While Kalanick was a founding force behind the revolutionary ride share app with the aim to democratise and people-power an entire industry, his autocratic style started to unravel the mission of the company.
"Travis had almost a Rambo-style approach to leadership, which made Uber giant," said Eric Schiffer, a brand management expert and CEO of Reputation Management Consultants. "But with it came a lot of fallout."
Breaking the ethical blind spot cycle
Michael, who spent 15 years in the Australian Defence Force followed by 20 years as a management consultant, says greater awareness of ethical blind spots is key to preventing corporate scandals.
He believes that contemporary research explains why the approach taken by most organisations, of hiring honest people, training them in ethical behaviour and penalising transgressions – is not working. The fact is that ‘honest people’ don’t always live up to their values.
Ethics training incorrectly assumes that people always make conscious decisions, while punishments are not effective deterrents for those focused on short-term rewards as they tend to ignore the risk of getting caught.
Instead, companies would do better to identify employees with high reward sensitivity and low cognitive flexibility, as there are now evidence-based tools to help them do so. “Forewarned is forearmed,” says Michael.
“Companies need to understand the type of people they are hiring or promoting and their appetite for risk.
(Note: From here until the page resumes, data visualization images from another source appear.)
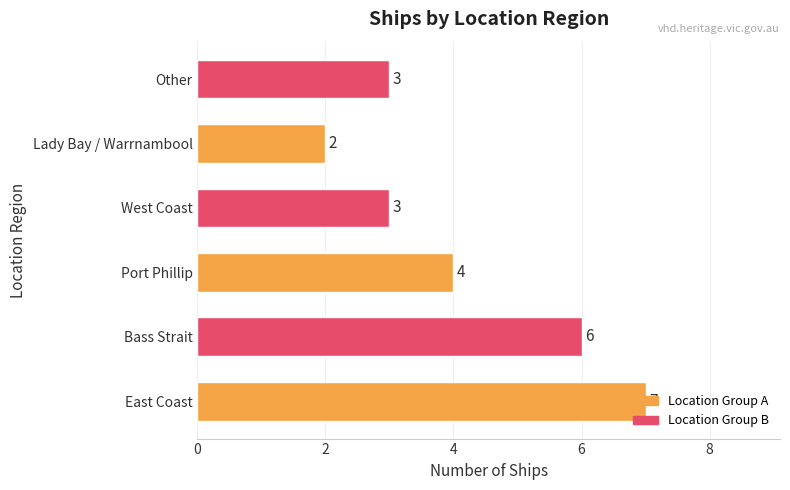

The chart shows a value of 7 at East Coast. True or false?

True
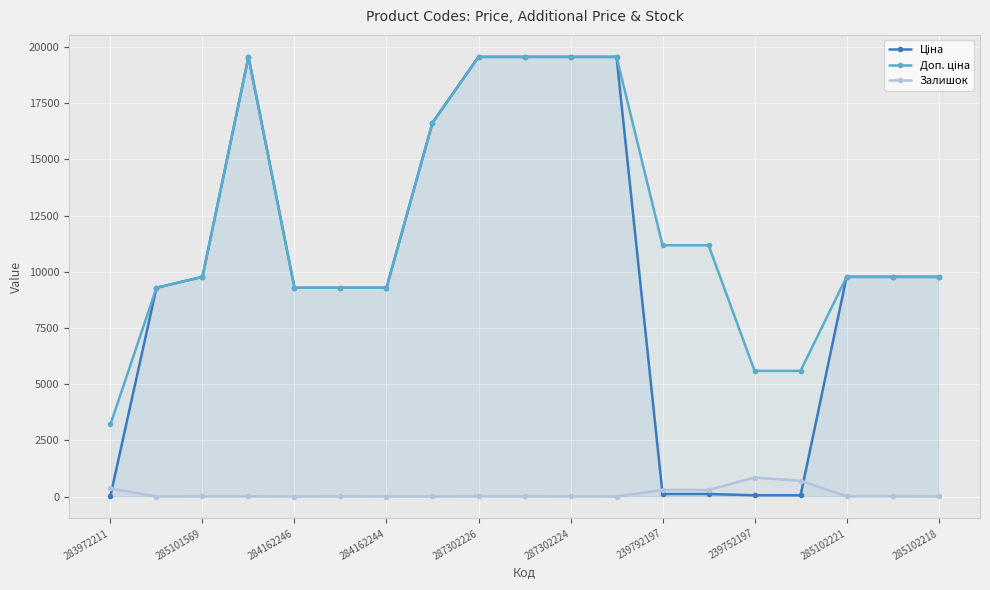

What are all the series names shown in the legend?

Ціна, Доп. ціна, Залишок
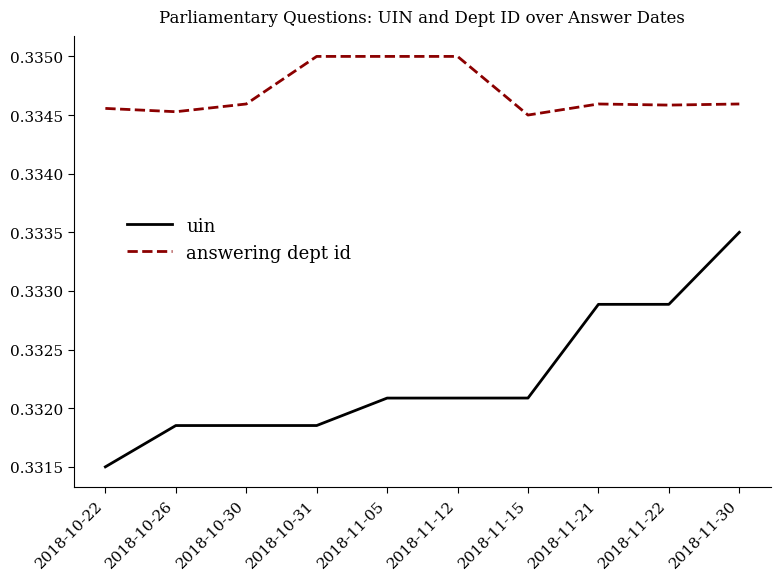

The uin series shows 0.5 at 2018-11-22. True or false?

False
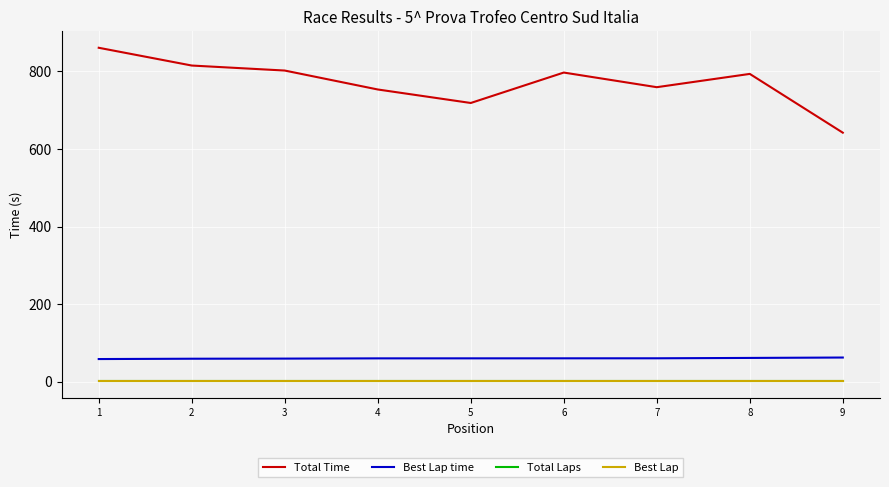

Rank the categories by Total Time value from lowest to highest.

9, 5, 4, 7, 8, 6, 3, 2, 1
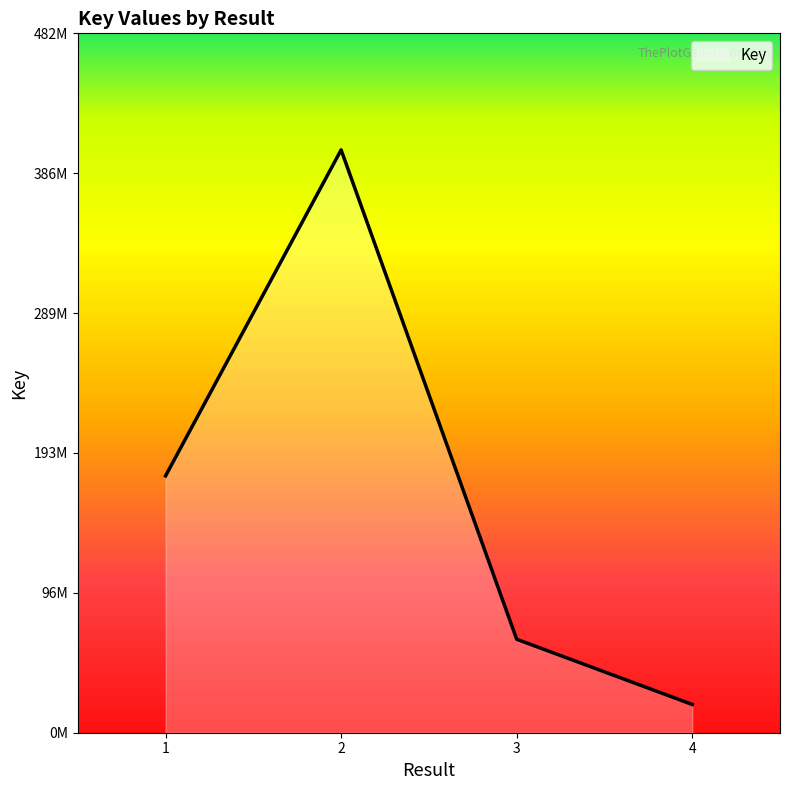

What is the sum of all values?

663516588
Then, rather than teaching moral values, they can help people improve their ‘ethical intelligence’ by developing self-awareness and learning how to navigate their own ethical dilemmas.”
Other ways to encourage ethical behaviour at the organisation level include establishing open and transparent decision-making processes, having a system of checks and reviews, understanding the pros and cons of incentive schemes and being mindful of how high workload influences unethical behaviour.
What can leaders do?
In many recent cases, authentic leadership could have made a big difference in preventing employees from developing ethical blind spots, according to Michael.
“There are several ways that leaders can help staff develop a better ethical compass – a crucial step is to act ethically themselves – as misjudgement in leadership decisions is often used as an excuse for unethical behaviour by staff,” says Michael.
Leaders need to discuss and debate the ethical dimensions of a problem openly rather than privately, and they need to act swiftly to address unethical behaviour and misconduct instead of ignoring it, or letting it snowball.
“While some misconduct is deliberate, the fact is that most people believe they are ethical even if they don’t always act that way,” says Michael.
“By understanding how unethical behaviour occurs, companies and leaders can help good people avoid bad decisions.”